Dissertation - NSU Access Only

Degree Name

Doctor of Philosophy in Information Systems (DISS)


Graduate School of Computer and Information Sciences


Yair Levy

Committee Member

Steven Terrell

Committee Member

Steven D Zink


academic performance, attitutde, e-learning, motivation, satisfaction


In recent years, the application of Information Technologies has fostered a tremendous growth in e-learning courses at colleges and universities in the United States. Subsequently, some colleges and universities have reported dropout rates of over 60% in e-learning courses. Therefore, the persistence of identifiable groups of students enrolled in e-learning courses has garnered increased attention and research. Information Systems researchers suggested that studies of persistence e-learning courses identify and investigate specific constructs as well as identifiable target populations. Furthermore, as a separate and identifiable group, the college student athlete has received extensive coverage in the research literature, however, limited attention for their dropout in e-learning courses. Therefore, this research investigated persistence in e-learning courses of an identified population of college student athletes. In order to predict the persistence of college student athletes enrolled in e-learning courses, this research an empirically assessed a conceptual model, e-Learning Persistence Model (e-LPM). e-LPM was based on selected constructs that have previously shown tendencies to persistence in e-learning courses. This research, therefore, empirically assessed the constructs of e-LPM in the predication of persistence in a population of 187 college student athletes enrolled in e-learning courses.

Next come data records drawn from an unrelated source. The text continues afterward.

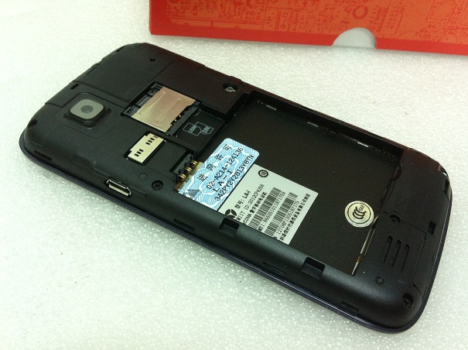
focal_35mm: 37
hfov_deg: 50.2
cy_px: 180
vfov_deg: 38.6
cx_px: 234
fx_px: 500
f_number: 2.8
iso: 160
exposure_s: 1/17
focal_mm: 3.85
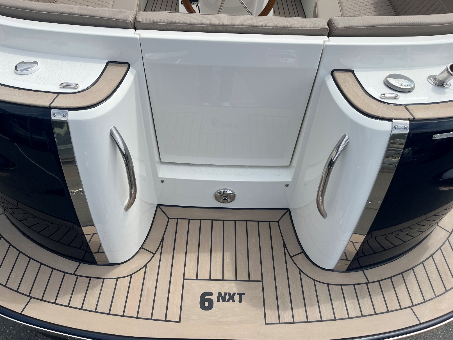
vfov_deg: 53.1
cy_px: 170
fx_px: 340
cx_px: 226
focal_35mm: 26
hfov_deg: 67.3
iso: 50
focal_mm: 5.1
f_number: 1.6
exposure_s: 1/4484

The constructs of e-LPM includes, student's attitude toward computers, student's intrinsic and extrinsic motivation, student's perceived satisfaction from the e-learning system, and student's previous academic performance measures (high school GPA and SAT score). The e-LPM constructs were empirically assessed and weighted in order to evaluate their contribution to persistence in e-learning courses. Survey response data from college student athletes at the beginning and at the end of e-learning courses were quantitatively analyzed using Ordinal Logistic Regression, ANOVA, chi-square, and t-test statistical techniques.

Results of this research showed that e-LPM was able to predict persistence in e-learning course 81.4% of the time. The previous academic performance measure of GPA was shown to significantly predict e-learning course persistence in the research population. In the analysis of gender, female college student athletes exhibited higher intrinsic and extrinsic motivation than their male counterparts.